Multiple Oppositions

This approach uses pairs of words that vary on multiple dimensions (voice, place, manner, linguistic unit) to create wide-spread change for the child's phonological system.

Who It's For:

This is appropriate for moderate to severe speech disorder with consistent phonological errors and phoneme collapse (5+ sounds are substituted for 1 sound). Children who are 3-9 years old, have at least 6 sounds in error across 3 different manner classes of sound production. This approach can also be appropriate for children with speech delay-otitis media with effusion and speech sound disorders of known origin (cleft palate, Down Syndrome, etc.).

How It's Practiced:

Contrast a known sound with 2-4 unknown sounds. The inventervention process will include the following phases: familiarization, imitation, independent production in play/drill-play, and conversation.

Target selection

  • Maximal Classification: Different in manner of production, place of production, voicing and linguistic unit (single sound vs. cluster).
  • Maximal Distinction: Maximally different from the child’s error substitute.
  • Consider frequency that target appears in English language.

Goal Attack Strategy

  • Horizontal = simultaneous
  • Vertical = sequential
  • Cyclical = rotating


Phase 1: Familiarization and Production of Contrasts

  • Introduce the rule, target sounds, picture stimuli and vocabulary. The rule will focus on the phoneme collapse being targeted. You will teach the child about sounds using child-friendly terms (long sound, short sound, buzzy sound, etc.). Remember to include the written word with picture, highlight written word to draw child’s attention to it. You usually spend 1 session here.

Phase 2: Production of the Contrasts and Interactive Play

Step 1: Focused Practice (Imitative Productions)
  • The child will repeat your productions. You will provide support as needed. Support can include but is not limited to: simultaneous production, shadowing child’s production, comparison word followed by target word. You will begin to fade support once the child reaches 40-50% accuracy. The goal is for the child to produce targets with 70% accuracy in 20 to 30 responses for 2 consecutive sessions to move to phase 2.
Step 2: Focused Practice (Spontaneous Productions)
  • The child will produce targets spontaneously. Begin the session with a drill activity then use naturalistic play activities at the end of the session. Naturalistic play usually focuses on the target word (choose the target word that is most difficult). If child produce target inaccurately, SLP provides 3 models in sentences then encourages child to try it. This activity should last 5-8 minutes with about 20 elicitations from child. The child must produce targets with 90% accuracy in 20 to 30 responses for 2 consecutive sessions to move to phase 3. The majority of the treatment approach will be spent in Phase 2.

Phase 3: Production of Contrasts within Communicative Contexts

  • You will engage in turn-taking play-based activities. You will provide feedback for inaccurate production by showing confusion or repeating inaccurate word back to the child to give them to opportunity for correction.

Phase 4: Conversational Recasts

  • You will engage the child in conversational activities. When a child produces an inaccurate production you will repeat the inaccurate production to give the child an opportunity to correct.

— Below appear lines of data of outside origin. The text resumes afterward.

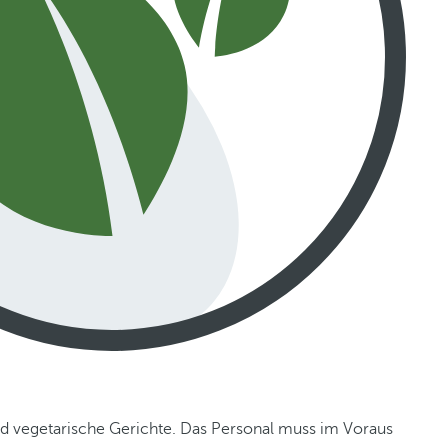
nd vegetarische Gerichte. Das Personal muss im Voraus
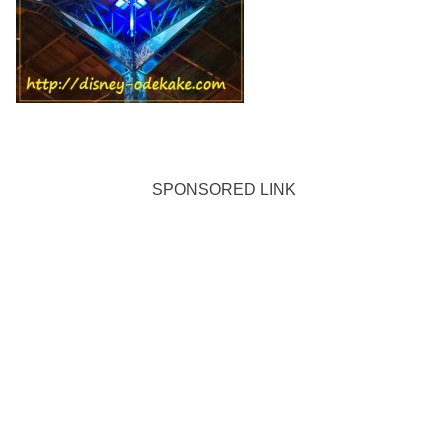
SPONSORED LINK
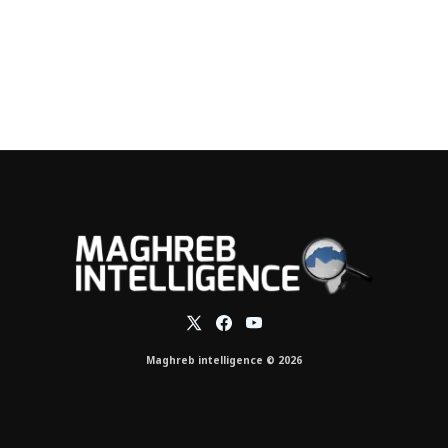
Maghreb intelligence © 2026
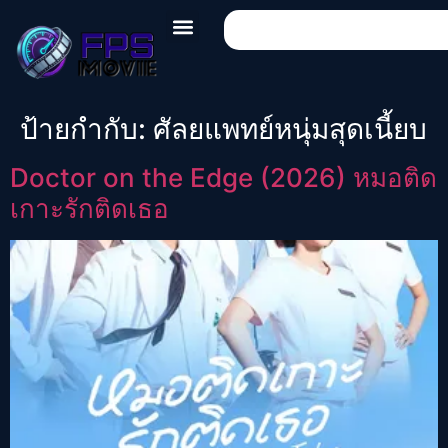
ป้ายกำกับ:
ศัลยแพทย์หนุ่มสุดเนี้ยบ
Doctor on the Edge (2026) หมอติด
เกาะรักติดเธอ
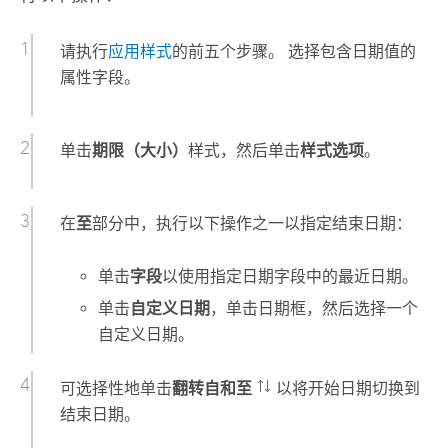
请执行
应用样式
的前五个步骤。 选择包含日期值的
属性字段。
单击
期限（大小）
样式，然后单击
样式选项
。
在
至
部分中，执行以下操作之一以指定结束日期：
单击
字段
以使用指定日期字段中的最近日期。
单击
自定义日期
，单击日期框，然后选择一个
自定义日期。
可选择性地单击
翻转自和至
以将开始日期切换到
结束日期。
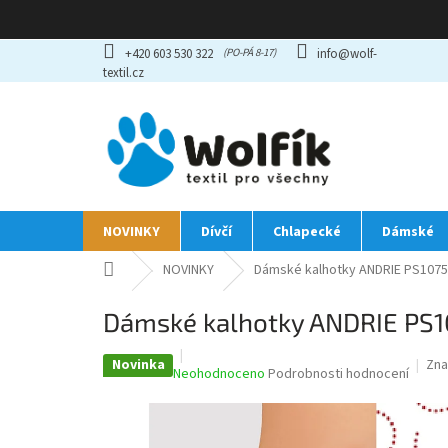
Přejít
+420 603 530 322
info@wolf-
na
textil.cz
obsah
NOVINKY
Dívčí
Chlapecké
Dámské
Domů
NOVINKY
Dámské kalhotky ANDRIE PS1075 
Dámské kalhotky ANDRIE PS10
Novinka
Zna
Průměrné
Neohodnoceno
Podrobnosti hodnocení
hodnocení
produktu
je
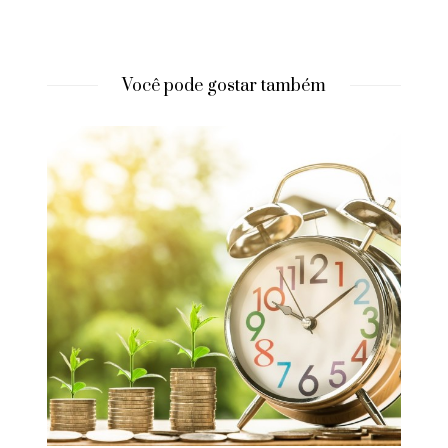
Você pode gostar também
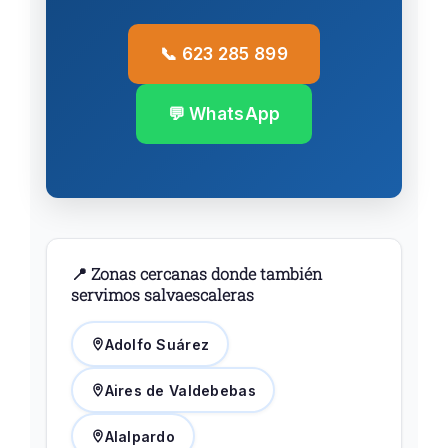
📞 623 285 899
💬 WhatsApp
📍 Zonas cercanas donde también
servimos salvaescaleras
Adolfo Suárez
Aires de Valdebebas
Alalpardo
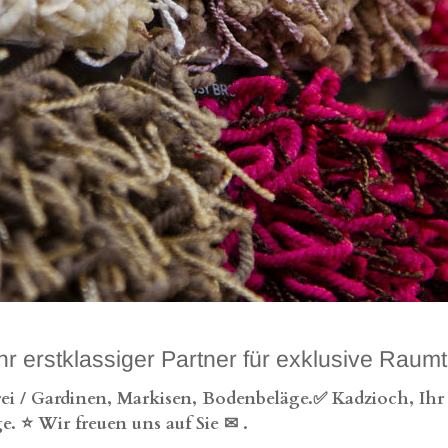
klassiger Partner für exklusive Raumtext
ei / Gardinen, Markisen, Bodenbeläge.✅ Kadzioch, Ihr
e. ⭐ Wir freuen uns auf Sie ✉
.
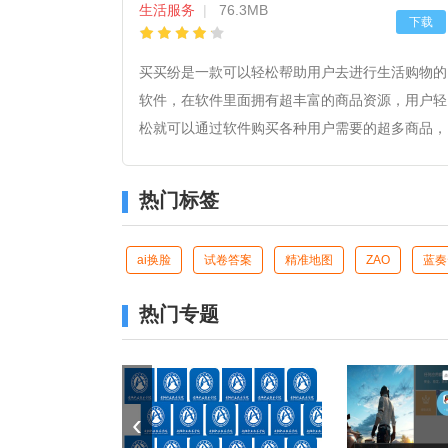
生活服务
|
76.3MB
下载
买买纷是一款可以轻松帮助用户去进行生活购物的
软件，在软件里面拥有超丰富的商品资源，用户轻
松就可以通过软件购买各种用户需要的超多商品，
超多健康商品和医美商品，轻松通过软件去进行购
买，而且在软件里面还有超多优惠活动，各种不同
热门标签
额度的优惠卷轻松领取，让用户的购物可以更加的
舒服。
ai换脸
试卷答案
精准地图
ZAO
蓝奏
热门专题
‹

Checking for Generalization

  • You will have a list of 10 untrained words with the target sound in the same position. When the child obtains 90% accuracy on the untrained targets, a conversational speech sample will be obtained. There should be frequent opportunities to target the sound. When the the child produces the target sound in their conversational speech with 50% accuracy, you will no longer treat that sound.

Download Multiple Oppositions Handout Here


3 sessions per week, aim for 50+ trials per session for 10 weeks.


Lee, S. S. (2018). The treatment efficacy of multiple opposition phonological approach via telepractice for two children with severe phonological disorders in rural areas of West Texas in the USA. Child Language Teaching and Therapy.

Storkel, H. L. (2022). Minimal, maximal, or multiple: Which contrastive intervention approach to use with children with speech sound disorders? Language, Speech, and Hearing Services in Schools, 53(3), 632–645.

Williams, A.L., & Sugden, E. (2021). Multiple Oppositions Approach. In Interventions for Speech Sound Disorders in Children (2nd ed., pp. 61-90). essay, Paul H. Brookes Publishing Co.